Feelings of love and service developed through marriage

The institution of marriage is also responsible to a very great extent for the development of those feelings of love and service which are the pride of humanity today. The mutual love of husband and wife — a love based not on momentary passion but lifelong connection — and the consequent parental love for offspring leads to a very high development of the feeling of love of man for man as such, and thus to the disinterested service of humanity. This love is described as a sign of God in the Holy Qur’an: “And of His signs is this, that He created mates for you from yourselves that you may find quiet of mind in them, and He put between you love and compassion” (30:21). The natural inclination of the male to the female and of the female to the male finds expansion through marriage and is developed, first, into a love for the children, then a love for one’s kith and kin, and ultimately into a disinterested love for the whole of humanity. The home, or the family, is in fact the first training ground of love and service. Here man finds real pleasure in the service of humanity, and the sense of service is thus gradually developed and broadened.

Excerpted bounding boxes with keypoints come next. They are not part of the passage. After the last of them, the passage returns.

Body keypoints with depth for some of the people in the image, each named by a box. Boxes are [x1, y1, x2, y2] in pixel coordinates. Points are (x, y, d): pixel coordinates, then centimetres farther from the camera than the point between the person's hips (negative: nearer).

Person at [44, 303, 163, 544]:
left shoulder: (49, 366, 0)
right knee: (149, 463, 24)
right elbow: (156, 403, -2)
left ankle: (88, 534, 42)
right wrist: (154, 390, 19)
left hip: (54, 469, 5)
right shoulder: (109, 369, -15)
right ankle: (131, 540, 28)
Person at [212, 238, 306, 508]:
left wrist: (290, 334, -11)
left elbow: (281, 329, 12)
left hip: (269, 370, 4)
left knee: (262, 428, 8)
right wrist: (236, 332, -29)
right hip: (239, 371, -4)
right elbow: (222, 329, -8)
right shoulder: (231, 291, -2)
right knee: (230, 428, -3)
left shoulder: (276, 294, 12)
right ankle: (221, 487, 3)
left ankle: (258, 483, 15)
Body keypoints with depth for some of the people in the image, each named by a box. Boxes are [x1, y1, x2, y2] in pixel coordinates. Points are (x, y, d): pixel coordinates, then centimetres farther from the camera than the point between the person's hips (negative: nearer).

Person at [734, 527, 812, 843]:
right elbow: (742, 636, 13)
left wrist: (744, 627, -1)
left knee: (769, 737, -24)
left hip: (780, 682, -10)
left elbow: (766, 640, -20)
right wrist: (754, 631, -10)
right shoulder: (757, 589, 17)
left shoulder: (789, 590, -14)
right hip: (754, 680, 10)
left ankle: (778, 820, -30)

It is in fact a training ground for every kind of morality, for it is in the home that a man learns to have a sense of his own obligation and responsibilities, to have a respect for others’ rights and, above all, to have a real pleasure in suffering for the sake of others. The Holy Prophet is reported to have said: “The best of you is he who treats his wife best” (IM. 9:50).

Marriage and “free love”

The Western world is undoubtedly leaning more and more to “free love” in the place of marriage, but “free love” will certainly prove the ruin of Western civilization. Marriage is being discarded, not on account of any inherent defect in it, but simply because it entails certain responsibilities on both parties to the marriage contract, and it is really these responsibilities that are shirked in avoiding marriage. Marriage undoubtedly strengthens the ties of the natural love of the two mates, but it also requires them to share each other’s cares and sorrows; for human life has its cares and sorrows as well as its pleasures. “Free love” makes each of the mates selfish in the extreme because, while the male and the female become each other’s partners in happiness, each is free to leave the other, uncared for, in his or her sorrow. Marriage again makes the two mates jointly responsible for the welfare of the children, but in “free love,” either the procreation of children is altogether avoided, and thus the end which nature has in view in the union of the male and the female is defeated, or when either of the parents has had his or her satisfaction of the other, the children may be left without a shelter. The institution of marriage is found in all countries and all nations, has been practiced in every age for thousands of years and has worked to the advancement and welfare of humanity on the whole. Free love, if practiced on so large a scale for half a century, would either put an end to the human race altogether, or bring such chaos in society as would destroy its very foundations. It may suit a few irresponsible, selfish persons who are the slaves of their passions, but there can be no spark of true love in a union which may end abruptly at the whim of either, and it can serve no useful purpose for humanity in general.